Snappers are the perfect break-in fish for young fishermen. Yes, they are pretty easy to catch, but they also present challenges in a gentle manner that molds a young fisherman or fisherwoman. With an artificial like a Kastmaster you do have to have a little finesse to hook them, so it starts you out on learning how to work a lure. They also already have the teeth that their adult selves will and dorsal spines so they command some attention, without posing a threat of a trip to the emergency room.

Of course, in the days I was snapper fishing, there were no limits on how many we could keep, and a day’s success was measured by how many stiff snappers were in your bucket at the end of a session (yes, they are also a good entré to filleting fish). I suppose we are paying the price for that now.

Snapper fishing has been OK this year. That is to say, it’s better than some recent years when they were basically nonexistent. It’s a faint whisper of the old days, but there are decent numbers of them in the bays and the Southampton Town Snapper Derby last week had a good turnout, so there are more young fishermen and fisherwomen being introduced the sport. Perhaps we should be encouraging using snapper fishing as an introduction to catch-and-release fishing also, since three fish per person — so six tiny fillets — is hardly a meal in the making.

Maybe the dwindled numbers of snappers will mean that the future anglers learning the sport today will be forced to learn the more subtle nuances of tricking a fish into biting faster than those of us spoiled with easy fishing.

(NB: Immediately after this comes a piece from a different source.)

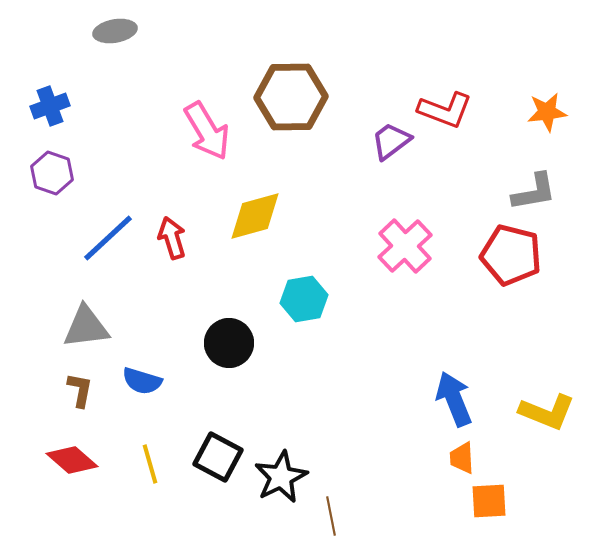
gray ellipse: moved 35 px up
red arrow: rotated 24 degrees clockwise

In other news, fluke fishing is still pretty easy in Montauk. There’s a lot of nice fishing coming up from a lot of different places, and a Montauk charter or party boat is an easy way to ring up a limit and maybe even hang a doormat.

The Shinnecock bite has been up and down. There are more fish around the reef now, enough to be worth putting in a full tide and plenty of big ones coming up if you are looking for a jumbo. The bay fishing has been very hit and miss — lots of fish but a lot of shorts to filter through to get your keepers so if you’re fishing Gulp it can be a costly venture. Single spearing is probably a more cost-effective approach right now.

The good striped bass fishing is all up by Block Island or Rhode Island coast these days, but there are some schoolies and a keeper here and there to be had in the bays and in the Montauk surf.

A few bonito have started popping up along the sand beaches and around the inlets, though not enough to target reliably quite yet. I haven’t seen a Spanish mackerel come up locally but I’m told there are tons in Long Island Sound — which sorta shocked me to hear, thinking they were a pelagic fish that would never find their way that far inshore.

I’m sure the most intrepid false albacore hounds are already hunting for signs of them. They showed up about this time last year and there’s been tons of them out on the yellowfin grounds. Just a matter of the bait balling up and them coming along to find it.

Trophy Tunas 
At HOI Tournament

The 23rd Hamptons Offshore Invitational saw some trophy tunas come to the scales.

Coercion took the big prize with the two biggest bigeye tuna, at 249 and 226 pounds.

Gunite had the third place bigeye as well as the largest yellowfin — a whopping 180-pound Gulf Stream trophy rarely seen in these parts.

White Water and Canyon Bound had the next two largest yellowfin, at 94 and 92 pounds.

Persuasion and Miss White Water took the top longfin albacore trophy with matching 61.5-pounders.

Slim Shady had the biggest mahi, at 26 pounds, followed by Two Docks’ 22-pounder and Syndey Bell’s 19.5-pounder.

A small field in the tournament this year for whatever reason still raised a bunch of money for Big Brothers Big Sisters of Long Island, so thanks to all the captains and organizers of the tournament.

Till next year, catch ’em up. See you out there.